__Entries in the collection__
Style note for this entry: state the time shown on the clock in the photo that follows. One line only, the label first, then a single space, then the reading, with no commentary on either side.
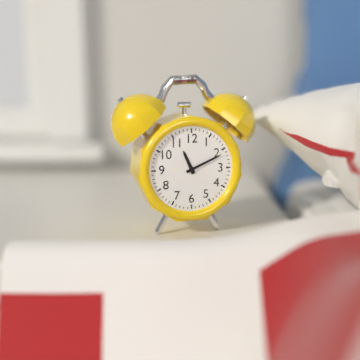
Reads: 11:11
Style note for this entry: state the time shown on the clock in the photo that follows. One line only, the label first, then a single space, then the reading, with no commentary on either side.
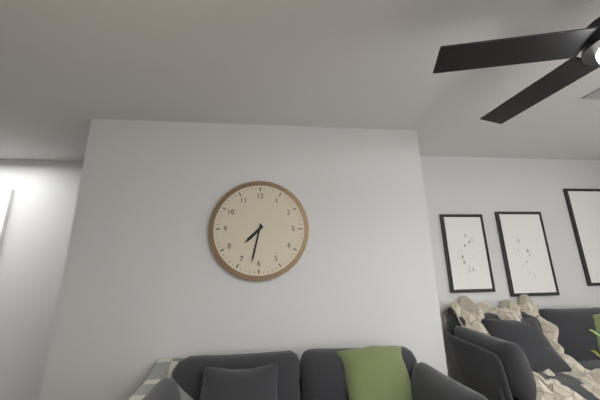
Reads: 7:32
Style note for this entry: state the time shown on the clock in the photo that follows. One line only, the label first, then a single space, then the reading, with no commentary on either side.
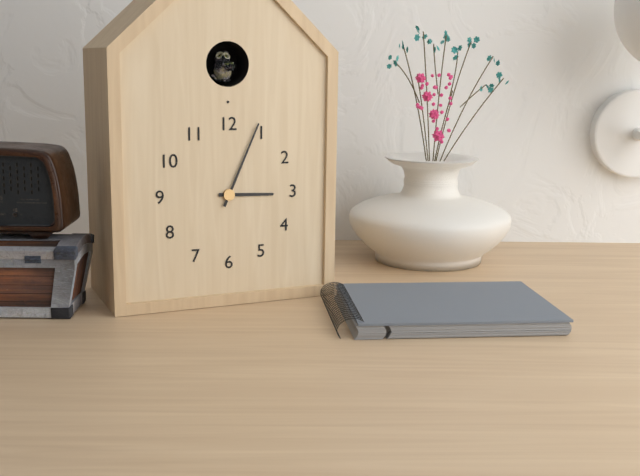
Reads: 3:04
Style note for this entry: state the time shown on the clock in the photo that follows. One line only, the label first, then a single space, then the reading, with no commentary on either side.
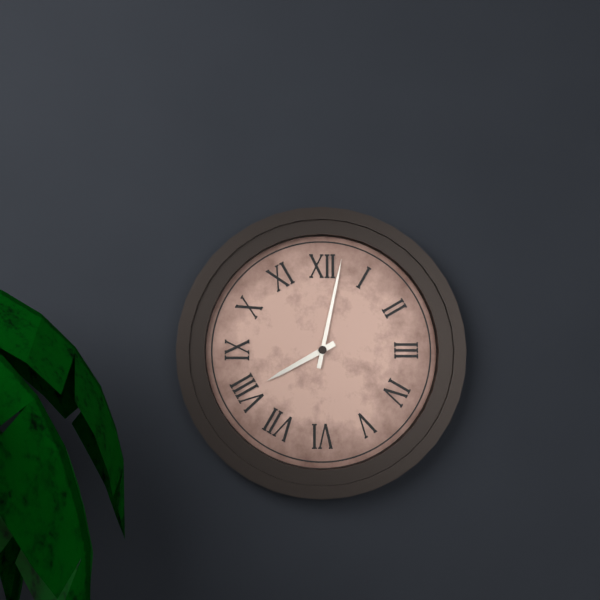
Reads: 8:02
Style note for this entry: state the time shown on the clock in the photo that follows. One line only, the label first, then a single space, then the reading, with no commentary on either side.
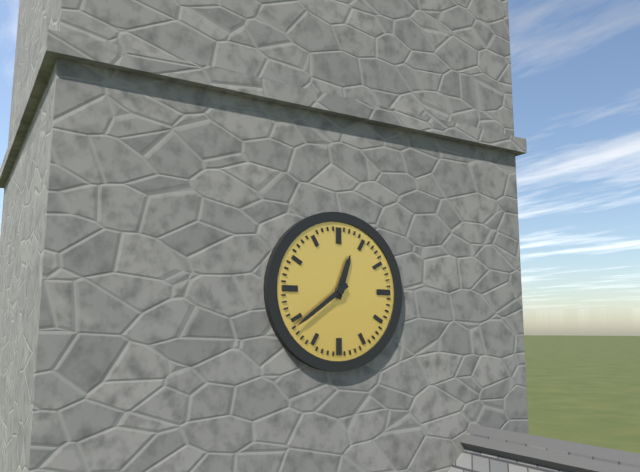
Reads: 12:39
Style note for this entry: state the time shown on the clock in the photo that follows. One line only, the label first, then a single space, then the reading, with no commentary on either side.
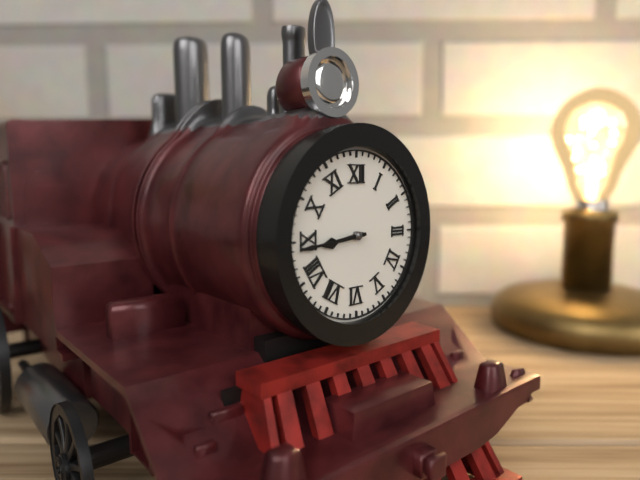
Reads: 8:44
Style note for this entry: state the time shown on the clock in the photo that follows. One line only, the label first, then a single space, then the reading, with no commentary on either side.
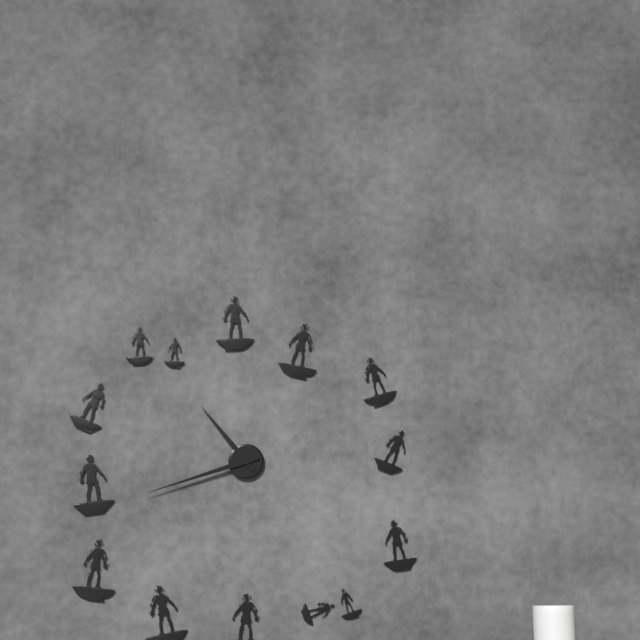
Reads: 10:42
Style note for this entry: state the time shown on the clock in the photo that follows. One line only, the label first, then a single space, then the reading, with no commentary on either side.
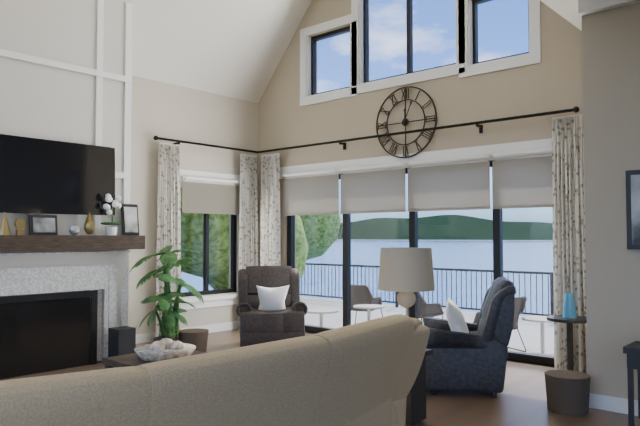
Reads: 12:04
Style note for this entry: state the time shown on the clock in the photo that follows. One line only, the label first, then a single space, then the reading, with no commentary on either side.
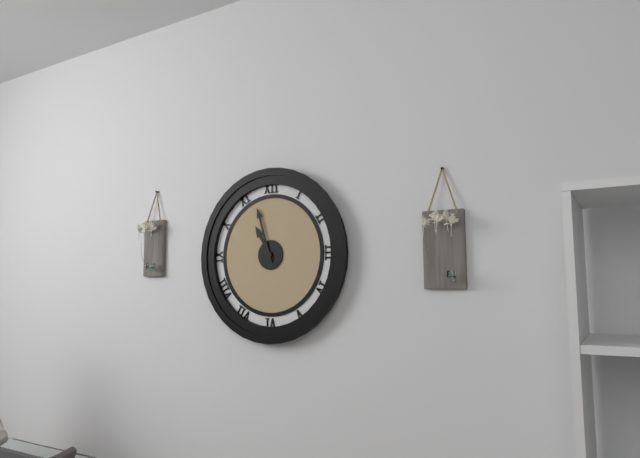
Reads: 10:57
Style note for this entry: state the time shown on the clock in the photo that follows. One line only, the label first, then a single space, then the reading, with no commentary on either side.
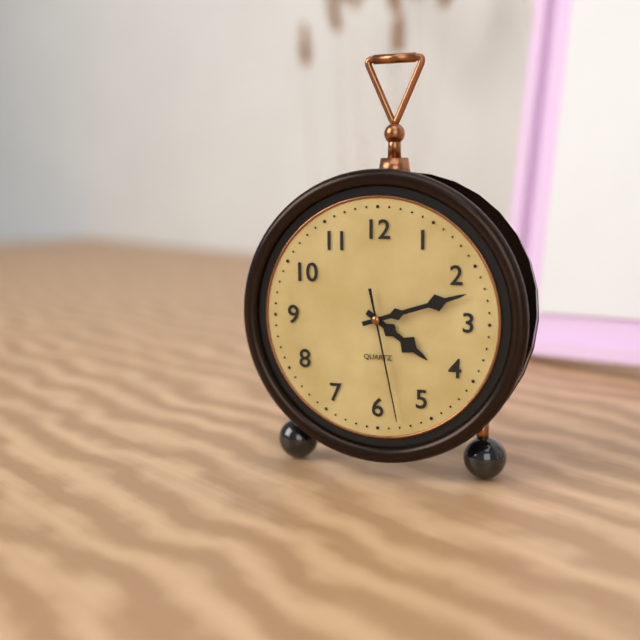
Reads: 4:12:28
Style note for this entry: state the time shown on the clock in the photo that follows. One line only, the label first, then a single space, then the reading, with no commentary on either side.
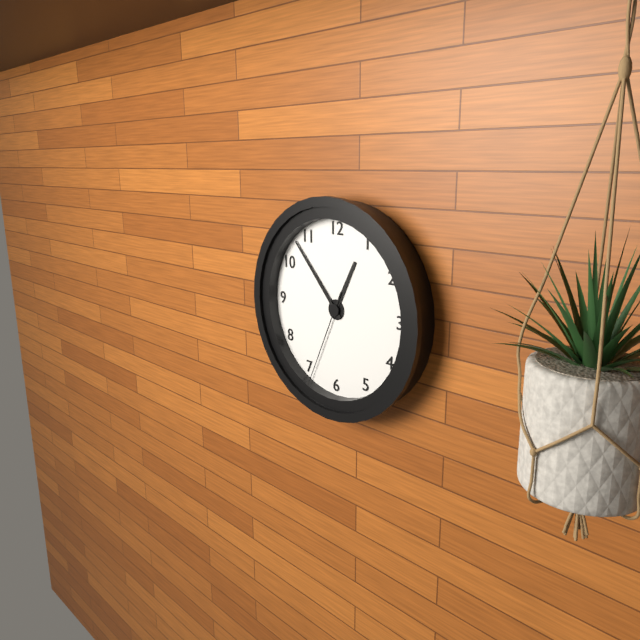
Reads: 12:53:34
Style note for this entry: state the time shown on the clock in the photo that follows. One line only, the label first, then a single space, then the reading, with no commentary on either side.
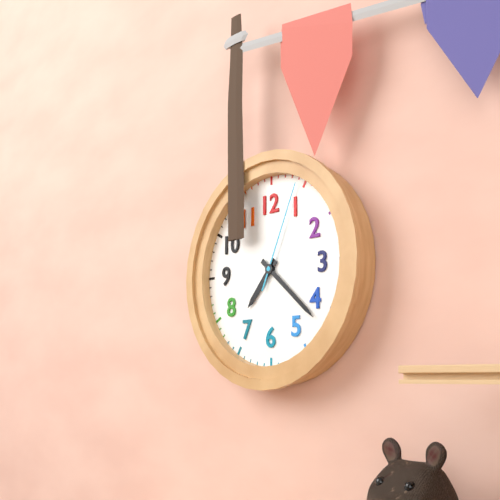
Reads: 7:22:04
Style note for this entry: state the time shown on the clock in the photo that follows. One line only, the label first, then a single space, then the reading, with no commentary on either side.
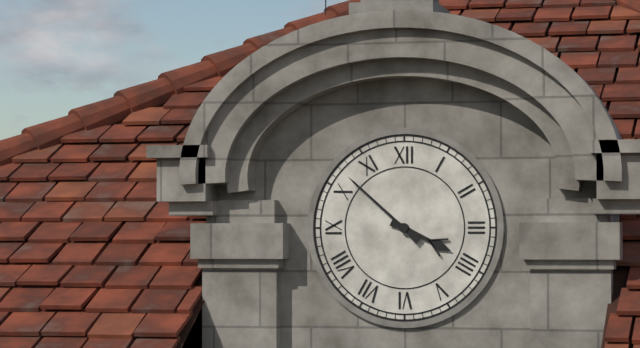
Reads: 3:52
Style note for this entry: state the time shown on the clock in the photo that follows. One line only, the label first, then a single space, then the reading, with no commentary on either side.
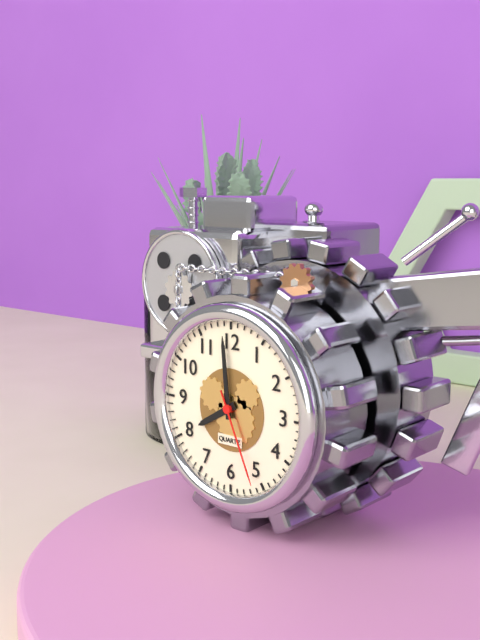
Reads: 7:59:26
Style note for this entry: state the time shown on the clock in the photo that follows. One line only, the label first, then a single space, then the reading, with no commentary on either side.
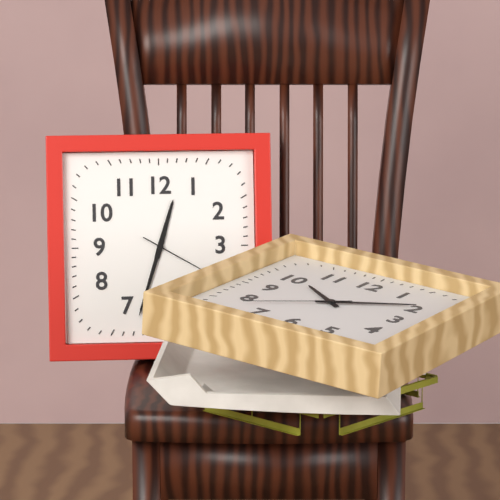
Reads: 12:33:20
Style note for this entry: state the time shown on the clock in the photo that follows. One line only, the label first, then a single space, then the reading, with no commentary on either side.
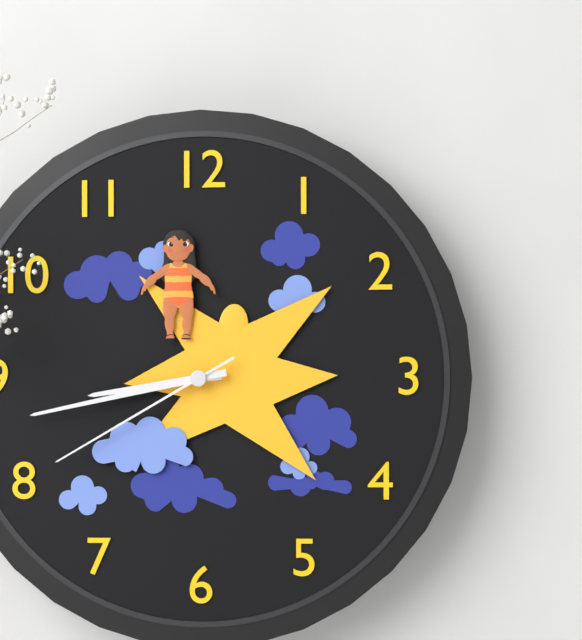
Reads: 8:43:40
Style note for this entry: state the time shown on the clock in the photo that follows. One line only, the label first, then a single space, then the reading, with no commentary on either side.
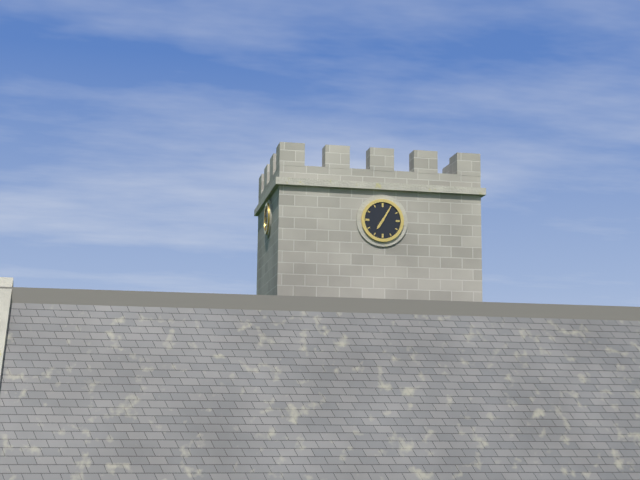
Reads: 7:05
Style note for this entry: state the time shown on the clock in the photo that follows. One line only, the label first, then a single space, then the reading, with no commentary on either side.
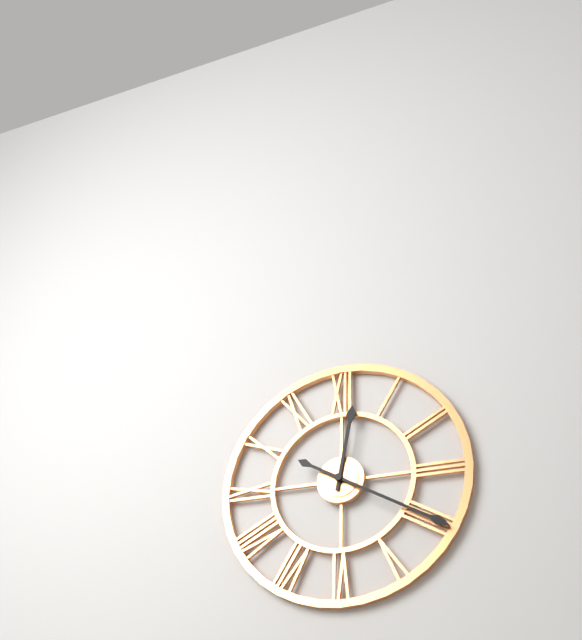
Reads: 12:20
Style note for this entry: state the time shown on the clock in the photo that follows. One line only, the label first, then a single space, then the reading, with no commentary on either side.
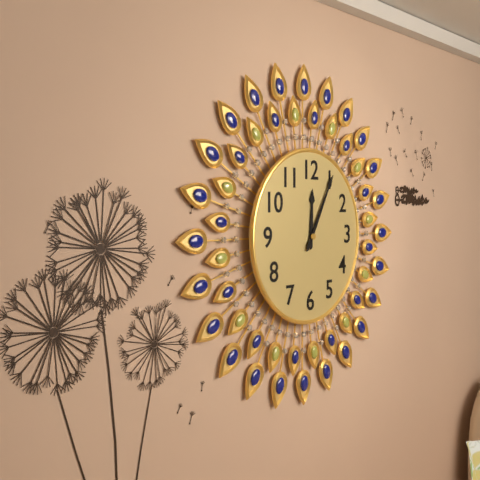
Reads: 12:05
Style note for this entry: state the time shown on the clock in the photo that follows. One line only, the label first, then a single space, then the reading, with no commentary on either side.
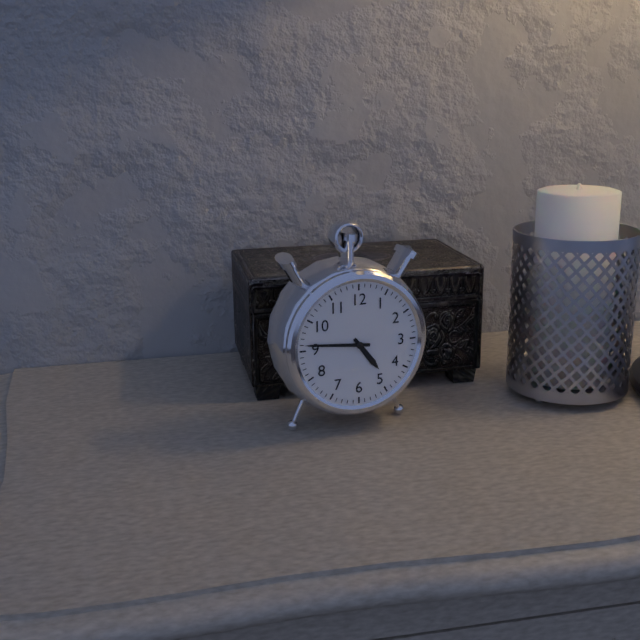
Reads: 4:46
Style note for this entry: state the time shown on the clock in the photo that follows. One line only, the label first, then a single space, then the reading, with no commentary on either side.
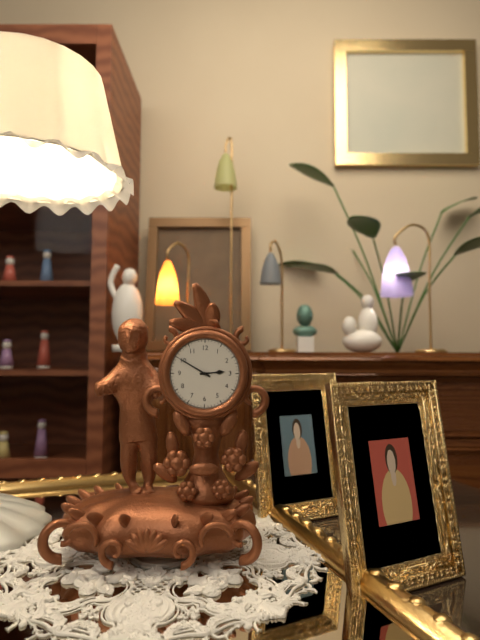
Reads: 2:50
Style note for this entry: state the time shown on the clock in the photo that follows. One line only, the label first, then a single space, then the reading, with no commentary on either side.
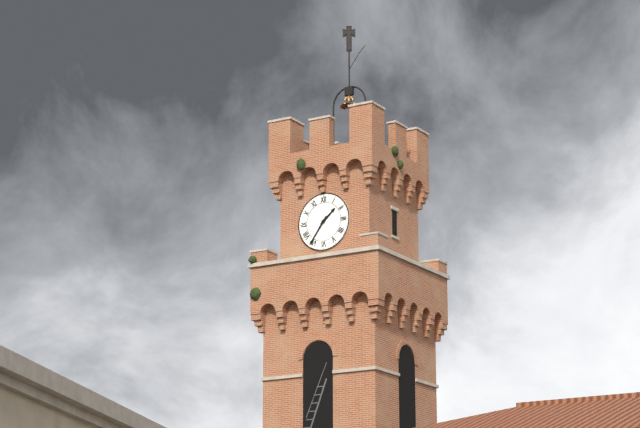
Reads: 1:36
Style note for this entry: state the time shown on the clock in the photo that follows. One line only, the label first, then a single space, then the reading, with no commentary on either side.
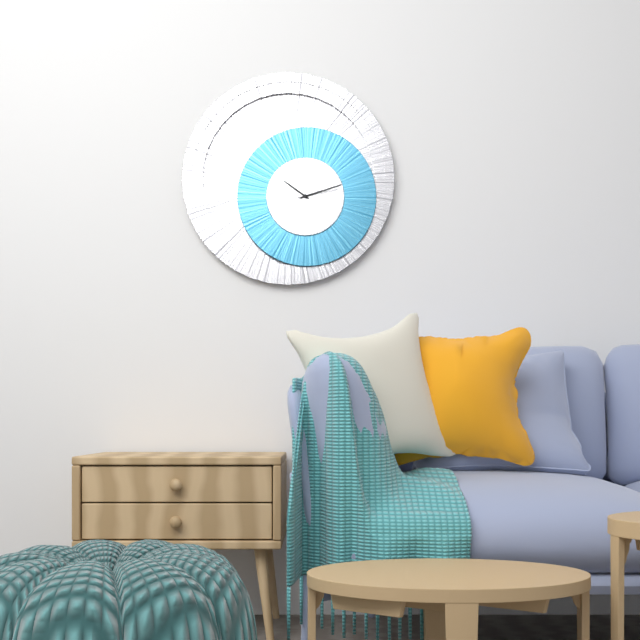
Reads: 10:12
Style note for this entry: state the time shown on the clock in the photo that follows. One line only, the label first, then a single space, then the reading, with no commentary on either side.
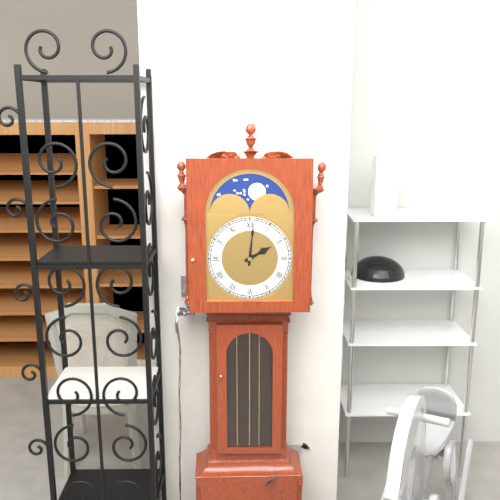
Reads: 2:01
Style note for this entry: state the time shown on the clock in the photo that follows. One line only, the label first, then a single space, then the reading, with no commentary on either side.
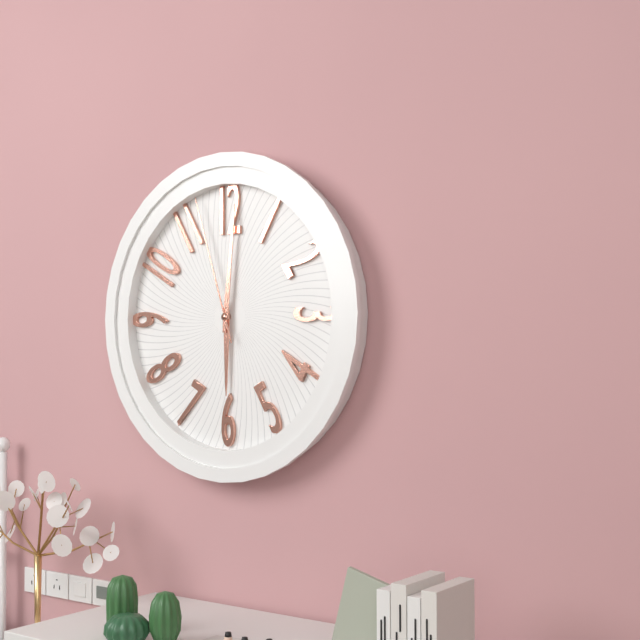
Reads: 6:01:57
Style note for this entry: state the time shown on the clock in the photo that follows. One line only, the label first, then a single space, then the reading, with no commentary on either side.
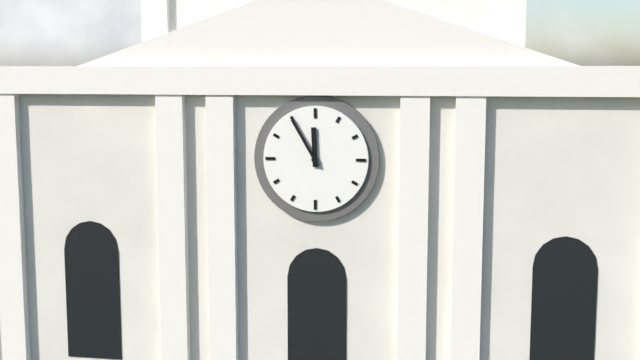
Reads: 11:55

__Stated exercise__
Put everything from the first of the lines above down through the line containing "Reads: 10:57" into a JSON list of strings, one string per line, with blank lines skipped. Leave the pictures out.

__Response__
[
  "Style note for this entry: state the time shown on the clock in the photo that follows. One line only, the label first, then a single space, then the reading, with no commentary on either side.",
  "Reads: 11:11",
  "Style note for this entry: state the time shown on the clock in the photo that follows. One line only, the label first, then a single space, then the reading, with no commentary on either side.",
  "Reads: 7:32",
  "Style note for this entry: state the time shown on the clock in the photo that follows. One line only, the label first, then a single space, then the reading, with no commentary on either side.",
  "Reads: 3:04",
  "Style note for this entry: state the time shown on the clock in the photo that follows. One line only, the label first, then a single space, then the reading, with no commentary on either side.",
  "Reads: 8:02",
  "Style note for this entry: state the time shown on the clock in the photo that follows. One line only, the label first, then a single space, then the reading, with no commentary on either side.",
  "Reads: 12:39",
  "Style note for this entry: state the time shown on the clock in the photo that follows. One line only, the label first, then a single space, then the reading, with no commentary on either side.",
  "Reads: 8:44",
  "Style note for this entry: state the time shown on the clock in the photo that follows. One line only, the label first, then a single space, then the reading, with no commentary on either side.",
  "Reads: 10:42",
  "Style note for this entry: state the time shown on the clock in the photo that follows. One line only, the label first, then a single space, then the reading, with no commentary on either side.",
  "Reads: 12:04",
  "Style note for this entry: state the time shown on the clock in the photo that follows. One line only, the label first, then a single space, then the reading, with no commentary on either side.",
  "Reads: 10:57"
]